# DOCUMENT SEGMENT
____________________
One important solution to the storage bottleneck has been the Parallel File System (PFS). A PFS allows many related streams of data to be moved at the same time, without losing track of how they are related. Unfortunately, searching through the lists of files that are stored in such systems remains difficult.
“Simple queries, such as ‘where is the simulation data that was done with that new computational method?’ could bring the PFS to its knees,” said Jeff Inman, one of the developers of the new search tool. System administrators frequently need to query to find which files should be archived, who is using the most storage, whether a dataset has been moved from PFS to tape, and so forth, he noted, and any of these queries may seriously compromise the performance of the file-system to send and receive data.
The trick used by GUFI is to store file-metadata in a hierarchy of databases, matching the hierarchy of folders. This allows rapid parallel searches across many databases, and allows access-permissions to be managed in the same way they are managed in a normal hierarchy of folders. GUFI can hold file-metadata from tape-archives, PFS, and other kinds of file-systems, unifying information from all the places where a file might reside.
The Laboratory is planning to initially present the work at a Microsoft gathering in March and a subsequent HPE session, then rolling it out at the IEEE Massive Storage Systems and Technologies Conference (MSST) May 14.
____________________
# TO DO
Do the following statements agree with the passage on file-system search? Answer yes or no for each, and quote the words from the passage that settle it.
(a) GUFI keeps file-metadata in one central database.
(b) A PFS lets many related streams of data move simultaneously.
(c) GUFI can hold file-metadata only from parallel file systems.

Extracted data entries
____________________
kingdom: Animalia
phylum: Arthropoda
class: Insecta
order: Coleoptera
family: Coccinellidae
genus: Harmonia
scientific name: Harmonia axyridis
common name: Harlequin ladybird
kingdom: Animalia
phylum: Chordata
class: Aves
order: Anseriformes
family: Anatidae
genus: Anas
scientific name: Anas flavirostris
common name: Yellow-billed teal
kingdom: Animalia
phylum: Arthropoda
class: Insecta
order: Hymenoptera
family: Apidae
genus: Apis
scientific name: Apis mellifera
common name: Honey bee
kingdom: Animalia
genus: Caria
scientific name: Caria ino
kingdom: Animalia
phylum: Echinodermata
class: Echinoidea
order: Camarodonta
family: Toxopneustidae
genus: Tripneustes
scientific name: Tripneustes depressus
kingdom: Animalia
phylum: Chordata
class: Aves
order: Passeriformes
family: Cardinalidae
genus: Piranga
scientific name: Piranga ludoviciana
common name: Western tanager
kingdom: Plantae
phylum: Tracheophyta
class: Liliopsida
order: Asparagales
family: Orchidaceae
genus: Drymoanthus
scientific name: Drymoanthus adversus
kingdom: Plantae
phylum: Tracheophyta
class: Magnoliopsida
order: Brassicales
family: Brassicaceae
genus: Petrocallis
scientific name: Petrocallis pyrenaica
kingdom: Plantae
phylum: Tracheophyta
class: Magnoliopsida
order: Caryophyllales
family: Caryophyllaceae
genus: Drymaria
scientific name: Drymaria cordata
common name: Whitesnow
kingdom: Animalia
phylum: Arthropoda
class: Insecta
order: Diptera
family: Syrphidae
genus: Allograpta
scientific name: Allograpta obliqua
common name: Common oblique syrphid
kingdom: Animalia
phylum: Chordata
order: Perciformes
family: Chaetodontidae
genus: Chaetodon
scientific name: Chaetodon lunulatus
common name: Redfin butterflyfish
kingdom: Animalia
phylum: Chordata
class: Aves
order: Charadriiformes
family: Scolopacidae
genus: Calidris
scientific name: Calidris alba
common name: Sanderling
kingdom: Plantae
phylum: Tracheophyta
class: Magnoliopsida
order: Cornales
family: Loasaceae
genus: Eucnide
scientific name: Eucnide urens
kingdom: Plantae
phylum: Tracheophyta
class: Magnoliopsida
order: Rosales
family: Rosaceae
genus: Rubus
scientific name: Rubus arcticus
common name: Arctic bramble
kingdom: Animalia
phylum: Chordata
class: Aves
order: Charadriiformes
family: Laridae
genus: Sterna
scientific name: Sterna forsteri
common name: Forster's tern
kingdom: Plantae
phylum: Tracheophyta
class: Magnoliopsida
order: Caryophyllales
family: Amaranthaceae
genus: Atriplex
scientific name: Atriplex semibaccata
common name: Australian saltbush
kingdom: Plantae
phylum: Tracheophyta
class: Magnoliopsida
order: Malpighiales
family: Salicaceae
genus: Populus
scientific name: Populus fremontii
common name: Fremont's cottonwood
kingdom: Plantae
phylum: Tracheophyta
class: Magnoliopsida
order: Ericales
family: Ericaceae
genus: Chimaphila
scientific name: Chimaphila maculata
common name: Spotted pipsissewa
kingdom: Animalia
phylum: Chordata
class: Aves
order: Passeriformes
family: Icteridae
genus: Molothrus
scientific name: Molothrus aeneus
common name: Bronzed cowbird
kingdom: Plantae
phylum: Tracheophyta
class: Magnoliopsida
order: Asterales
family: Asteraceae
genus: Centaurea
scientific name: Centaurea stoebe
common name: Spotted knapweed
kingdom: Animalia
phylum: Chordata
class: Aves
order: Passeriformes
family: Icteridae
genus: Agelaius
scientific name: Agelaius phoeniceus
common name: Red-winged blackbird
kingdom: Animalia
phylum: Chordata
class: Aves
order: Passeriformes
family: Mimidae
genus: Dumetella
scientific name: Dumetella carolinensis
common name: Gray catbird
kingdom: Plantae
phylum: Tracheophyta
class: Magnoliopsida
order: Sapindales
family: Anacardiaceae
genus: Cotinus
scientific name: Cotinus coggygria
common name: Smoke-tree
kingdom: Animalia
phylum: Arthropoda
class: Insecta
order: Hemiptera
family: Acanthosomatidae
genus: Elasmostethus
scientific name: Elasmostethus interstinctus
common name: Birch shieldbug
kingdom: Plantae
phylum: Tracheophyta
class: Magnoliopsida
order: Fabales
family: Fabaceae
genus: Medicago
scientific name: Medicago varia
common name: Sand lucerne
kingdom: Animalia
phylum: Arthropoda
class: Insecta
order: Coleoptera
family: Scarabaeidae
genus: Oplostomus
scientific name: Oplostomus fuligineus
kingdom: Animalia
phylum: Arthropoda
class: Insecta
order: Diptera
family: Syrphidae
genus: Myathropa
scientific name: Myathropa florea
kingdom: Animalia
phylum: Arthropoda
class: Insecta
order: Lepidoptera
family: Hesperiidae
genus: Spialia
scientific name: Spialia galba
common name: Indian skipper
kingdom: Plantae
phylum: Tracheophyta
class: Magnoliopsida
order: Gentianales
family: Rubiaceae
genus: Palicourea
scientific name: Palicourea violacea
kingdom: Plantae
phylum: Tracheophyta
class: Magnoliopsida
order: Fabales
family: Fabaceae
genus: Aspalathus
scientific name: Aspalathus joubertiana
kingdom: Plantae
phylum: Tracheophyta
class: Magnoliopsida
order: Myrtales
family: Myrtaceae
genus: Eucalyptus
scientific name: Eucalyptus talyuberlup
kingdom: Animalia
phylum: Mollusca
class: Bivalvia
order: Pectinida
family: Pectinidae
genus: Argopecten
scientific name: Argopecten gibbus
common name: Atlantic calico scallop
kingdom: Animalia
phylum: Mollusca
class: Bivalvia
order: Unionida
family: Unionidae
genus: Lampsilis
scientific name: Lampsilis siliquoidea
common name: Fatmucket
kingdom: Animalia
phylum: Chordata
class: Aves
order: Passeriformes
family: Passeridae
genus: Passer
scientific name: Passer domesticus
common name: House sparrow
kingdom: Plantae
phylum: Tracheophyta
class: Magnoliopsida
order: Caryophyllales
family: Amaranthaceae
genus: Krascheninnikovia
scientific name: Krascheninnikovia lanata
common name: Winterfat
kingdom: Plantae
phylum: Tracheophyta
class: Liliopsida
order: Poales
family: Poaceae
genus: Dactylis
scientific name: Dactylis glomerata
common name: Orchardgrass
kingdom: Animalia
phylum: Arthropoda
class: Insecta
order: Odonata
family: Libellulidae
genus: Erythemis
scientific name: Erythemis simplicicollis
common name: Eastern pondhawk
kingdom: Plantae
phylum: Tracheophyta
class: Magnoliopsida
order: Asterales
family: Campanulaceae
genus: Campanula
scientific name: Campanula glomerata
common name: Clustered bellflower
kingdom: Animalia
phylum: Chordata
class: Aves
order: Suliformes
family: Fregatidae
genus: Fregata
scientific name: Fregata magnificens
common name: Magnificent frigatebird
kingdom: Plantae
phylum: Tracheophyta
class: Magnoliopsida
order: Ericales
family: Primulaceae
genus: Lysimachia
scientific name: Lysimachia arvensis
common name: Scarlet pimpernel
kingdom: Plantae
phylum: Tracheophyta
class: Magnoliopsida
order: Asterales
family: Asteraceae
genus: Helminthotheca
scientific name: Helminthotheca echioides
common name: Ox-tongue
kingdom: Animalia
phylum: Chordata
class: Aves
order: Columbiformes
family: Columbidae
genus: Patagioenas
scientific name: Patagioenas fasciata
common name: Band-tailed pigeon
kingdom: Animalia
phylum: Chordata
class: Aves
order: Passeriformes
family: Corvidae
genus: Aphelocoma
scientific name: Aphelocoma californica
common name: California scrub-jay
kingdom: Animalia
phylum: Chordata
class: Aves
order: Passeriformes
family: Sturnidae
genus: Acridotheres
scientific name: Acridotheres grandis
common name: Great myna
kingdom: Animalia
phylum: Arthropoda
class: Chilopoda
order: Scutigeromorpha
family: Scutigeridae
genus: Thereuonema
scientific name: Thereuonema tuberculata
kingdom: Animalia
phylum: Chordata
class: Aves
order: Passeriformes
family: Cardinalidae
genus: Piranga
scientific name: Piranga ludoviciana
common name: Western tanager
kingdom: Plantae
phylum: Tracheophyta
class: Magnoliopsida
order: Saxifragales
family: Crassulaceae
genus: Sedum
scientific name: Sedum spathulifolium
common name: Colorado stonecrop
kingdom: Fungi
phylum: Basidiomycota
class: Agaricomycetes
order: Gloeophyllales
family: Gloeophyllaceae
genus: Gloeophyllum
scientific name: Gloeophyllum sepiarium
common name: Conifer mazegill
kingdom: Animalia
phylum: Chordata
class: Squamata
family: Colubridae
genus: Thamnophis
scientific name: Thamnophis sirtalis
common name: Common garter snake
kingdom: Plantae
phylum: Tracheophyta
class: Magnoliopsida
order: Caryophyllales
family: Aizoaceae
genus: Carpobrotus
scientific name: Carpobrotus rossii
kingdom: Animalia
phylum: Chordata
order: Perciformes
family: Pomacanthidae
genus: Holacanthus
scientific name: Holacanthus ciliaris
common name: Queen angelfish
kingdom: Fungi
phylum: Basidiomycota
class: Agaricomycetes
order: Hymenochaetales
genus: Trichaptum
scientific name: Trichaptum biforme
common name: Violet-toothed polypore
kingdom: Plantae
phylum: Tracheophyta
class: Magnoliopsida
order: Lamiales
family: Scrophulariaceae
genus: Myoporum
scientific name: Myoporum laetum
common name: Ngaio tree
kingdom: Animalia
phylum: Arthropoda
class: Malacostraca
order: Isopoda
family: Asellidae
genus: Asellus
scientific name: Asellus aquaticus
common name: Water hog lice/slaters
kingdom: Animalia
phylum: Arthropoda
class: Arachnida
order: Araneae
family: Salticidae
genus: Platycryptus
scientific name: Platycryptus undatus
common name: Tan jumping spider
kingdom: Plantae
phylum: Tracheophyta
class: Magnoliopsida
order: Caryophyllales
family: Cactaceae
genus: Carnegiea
____________________
# FINISHED TASK
(a) No: "store file-metadata in a hierarchy of databases, matching the hierarchy of folders"
(b) Yes: "A PFS allows many related streams of data to be moved at the same time"
(c) No: "GUFI can hold file-metadata from tape-archives, PFS, and other kinds of file-systems"